··· Extrait cité

Lorsqu’il voit le jour, en février 1934, ses parents habitent la Louisiane. On est au plus fort de la ségrégation raciale dans cet état historiquement marqué par l’esclavagisme. Menacés, humiliés, tant par les autorités que par les quidams ; l’image qu’a eue Russell de ses parents en grandissant restera profondément ancrée dans sa mémoire. Ce climat force même la famille à déménager dans la baie de San Francisco. Dans les quartiers pauvres d’Oakland où le jeune homme découvre le basket. Malgré ses talents indéniables, une seule université - celle de San Francisco - lui propose une bourse d’étude sur critères sportifs.

Une fois le Golden Gate traversé, son talent éclate. Il remporte deux championnats NCAA en 1955 et 1956. A la fin de son cursus, un coach, visionnaire et précurseur - celui qui sera nommé près de cinquante ans plus tard « meilleur coach de l’histoire » - Red Auerbach, prend le pari de drafter ce joueur de couleur. Un risque énorme, surtout chez les Celtics de Boston, franchise très conservatrice. Pari qui semble perdu d’avance puisque la majorité des fans des Verts tournent le dos à leur équipe favorite. Sûrement l’acte de trop pour Russell, qui saura s’en souvenir le moment venu.

Le pivot de 2m08 pose donc ses valises du côté du Massachusetts en 1956. Appelé à défendre les couleurs de l’Oncle Sam à Melbourne la même année, il y remportera l’or. Il ne jouera par conséquent son premier match dans la ligue professionnelle qu’au mois de décembre. Qu’à cela ne tienne, la valeur du joueur n’est pas remise en cause ; et grâce à lui et au génial Bob Cousy - l’inventeur de la « no look pass » - Auerbach mène les Celtics à leur premier titre à la fin de la saison, en mai 1957.

······

## Consigne A
Dressez la liste des lignes des enregistrements où figure la chaîne « COMMAND ».

··· Support de travail

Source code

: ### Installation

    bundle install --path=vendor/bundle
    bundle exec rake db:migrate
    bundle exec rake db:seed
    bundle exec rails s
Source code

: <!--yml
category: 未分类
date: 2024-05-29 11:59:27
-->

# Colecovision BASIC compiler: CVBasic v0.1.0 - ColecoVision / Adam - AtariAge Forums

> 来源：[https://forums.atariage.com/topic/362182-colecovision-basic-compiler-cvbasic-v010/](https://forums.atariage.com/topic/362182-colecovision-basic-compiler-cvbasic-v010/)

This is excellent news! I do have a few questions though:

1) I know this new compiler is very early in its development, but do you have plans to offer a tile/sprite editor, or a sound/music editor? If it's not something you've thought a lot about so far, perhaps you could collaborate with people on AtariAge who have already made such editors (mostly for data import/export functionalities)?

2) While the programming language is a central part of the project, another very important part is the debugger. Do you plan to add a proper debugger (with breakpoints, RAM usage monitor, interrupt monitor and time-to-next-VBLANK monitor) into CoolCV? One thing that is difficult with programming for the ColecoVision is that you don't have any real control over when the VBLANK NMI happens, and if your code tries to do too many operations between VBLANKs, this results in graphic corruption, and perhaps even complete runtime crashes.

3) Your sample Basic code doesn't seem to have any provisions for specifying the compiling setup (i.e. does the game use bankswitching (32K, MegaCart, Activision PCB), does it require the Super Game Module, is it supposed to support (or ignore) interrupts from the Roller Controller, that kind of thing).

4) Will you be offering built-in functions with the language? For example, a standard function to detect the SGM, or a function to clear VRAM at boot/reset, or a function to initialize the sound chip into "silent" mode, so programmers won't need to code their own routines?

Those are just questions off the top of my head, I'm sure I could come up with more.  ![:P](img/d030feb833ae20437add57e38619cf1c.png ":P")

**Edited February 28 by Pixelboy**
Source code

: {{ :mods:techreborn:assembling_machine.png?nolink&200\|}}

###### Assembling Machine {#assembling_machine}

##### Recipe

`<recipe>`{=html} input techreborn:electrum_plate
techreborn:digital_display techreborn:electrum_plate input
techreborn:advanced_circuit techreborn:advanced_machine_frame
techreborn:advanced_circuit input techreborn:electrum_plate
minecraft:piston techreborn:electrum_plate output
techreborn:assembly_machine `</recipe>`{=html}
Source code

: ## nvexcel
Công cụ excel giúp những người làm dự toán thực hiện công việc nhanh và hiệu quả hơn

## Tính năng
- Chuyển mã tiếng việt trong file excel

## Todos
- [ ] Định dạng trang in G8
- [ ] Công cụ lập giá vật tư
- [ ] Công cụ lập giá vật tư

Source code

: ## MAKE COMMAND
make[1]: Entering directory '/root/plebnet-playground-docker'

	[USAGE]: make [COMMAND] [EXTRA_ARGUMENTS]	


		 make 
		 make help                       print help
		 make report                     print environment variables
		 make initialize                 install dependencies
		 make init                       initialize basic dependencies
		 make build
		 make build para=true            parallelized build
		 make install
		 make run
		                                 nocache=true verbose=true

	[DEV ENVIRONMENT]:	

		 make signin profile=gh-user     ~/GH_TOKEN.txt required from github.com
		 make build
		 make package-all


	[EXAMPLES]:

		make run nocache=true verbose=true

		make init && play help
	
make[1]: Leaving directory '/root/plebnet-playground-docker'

······

## Consigne B
Rédigez la suite du texte sur la carrière de Russell, en partant de sa dernière phrase.

## Zone de réponse A
: ## MAKE COMMAND
	[USAGE]: make [COMMAND] [EXTRA_ARGUMENTS]	

## Zone de réponse B
Un véritable faiseur de records

Les douze années qui vont suivre ne contribueront qu’à le faire entrer de plus en plus loin dans la légende. 11 titres en tant que joueur, 13 au total, puisqu’il est en plus chargé de coacher l’équipe - son équipe - en 1968 et 1969. 5 titres de MVP - comprenez meilleur joueur -, plus de 20 rebonds attrapés par match au cours de sa carrière, mais une reconnaissance encore et toujours teintée de mépris. Comment imaginer que le meilleur joueur au monde n’apparaisse pas dans le cinq type de la ligue ? Ne cherchez pas, la NBA l’a fait. Une insulte supplémentaire qui va accroitre la rage de vaincre du mythique numéro 6.

Mythiques, c’est également le seul qualificatif envisageable pour qualifier les duels homériques auxquels ils se sont livrés, lui et Wilt Chamberlain, l’homme qui marquera 100 points en une seule rencontre, l’homme qui captera 55 rebonds en une rencontre, l’homme qui réussira l’exploit, difficilement envisageable, de marquer 50 points de moyenne par match sur toute une saison... Mais Russell a « ce quelque chose d’autre » : LE talent pour la défense. Considérée comme négligeable avant lui, il l’élève au rang de religion. Cet homme est une vraie muraille, tant physique que psychologique ; au point même que pour diminuer l’impact qu’il peut avoir dans ce compartiment du jeu, il est désormais interdit aux joueurs de toucher le ballon dans sa phase descendante lors des shoots.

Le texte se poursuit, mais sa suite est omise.